Immigration into Britain has surged to a new high, according to data released on Thursday, an unwelcome record for a government that is divided internally about how to manage migration policy more than two years after Brexit gave it full control over who can legally enter the country.
The new statistics showed that net migration rose to 606,000 in 2022, underscoring the dilemma confronting Prime Minister Rishi Sunak, who faces growing political pressure to curb the number of arrivals even as he tries to revive a sluggish economy hampered by labor shortages.
Though the number was lower than many had expected, the upward trend in immigration has stirred tensions at the highest reaches of the government of Mr. Sunak, whose Conservative Party has been in power for 13 years but has failed to meet successive promises to reduce the numbers of people entering the country.
Mr. Sunak and his supporters could point to signs that the most recent figures were swelled by circumstances unlikely to be repeated: Britain admitted almost 160,000 people from Ukraine and Hong Kong in the period they cover, suggesting that a significant portion of the uplift is temporary.
When Britons voted in a referendum to leave the European Union in 2016, Brexit campaigners promised to “take back control” of the country’s frontiers, a pledge that was widely assumed to mean that immigration would fall, but the new figures show net migration is now slightly less than double its pre-Brexit peak.
The cabinet minister responsible for migration, Suella Braverman, is a hawk on the issue, and she has appeared to criticize her government’s policy on the question; last year said she wanted net migration numbers to fall below 100,000 a year.

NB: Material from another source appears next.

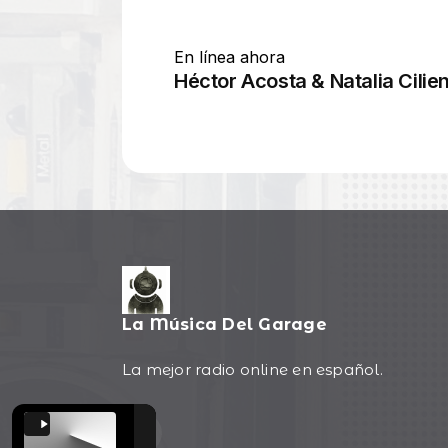
La Música Del Garage
La mejor radio online en español.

Her comments have even raised speculation that Ms. Braverman might resign over immigration policy and try to position herself as a potential successor to Mr. Sunak if the Conservatives lose the next general election, expected to take place next year.

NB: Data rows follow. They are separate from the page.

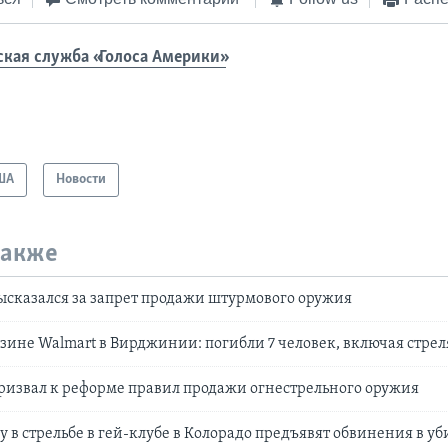
ская служба «Голоса Америки»
ША
Новости
также
ысказался за запрет продажи штурмового оружия
азине Walmart в Вирджинии: погибли 7 человек, включая стре
ризвал к реформе правил продажи огнестрельного оружия
 в стрельбе в гей-клубе в Колорадо предъявят обвинения в уб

Beneath the political tensions lie a striking change in the profile of immigrants since post-Brexit rules came fully into force in January 2021, the date at which E.U. citizens lost the automatic right to work in Britain and faced the same visa restrictions as other nationalities.
Since then, the number of Eastern Europeans entering Britain has dwindled to a trickle while British employers have increasingly recruited from India, Nigeria, Pakistan and the Philippines, as well as other non-European nations.
Britain has also offered asylum to a significant number of refugees from Ukraine, Hong Kong and Afghanistan, prompting the increase in the numbers. Legal immigration climbed to 504,000 — its highest number before Thursday — for the 12 months between June 2021 and June 2022.
In general, opinion polls have showed the public to be less concerned about legal migration in the years after the Brexit vote, though since becoming prime minister last fall, Mr. Sunak has put a focus on tackling illegal immigration and stopping the flow of asylum seekers crossing the English Channel from France on small boats.
Alarm about rising legal immigration has been growing among lawmakers in Mr. Sunak’s Conservative Party, and when he was challenged on the issue last week, he admitted that the numbers were “too high.”
In an effort to pre-empt Thursday’s announcement, the government announced earlier this week that it would prevent thousands of international students from bringing family members with them into the country.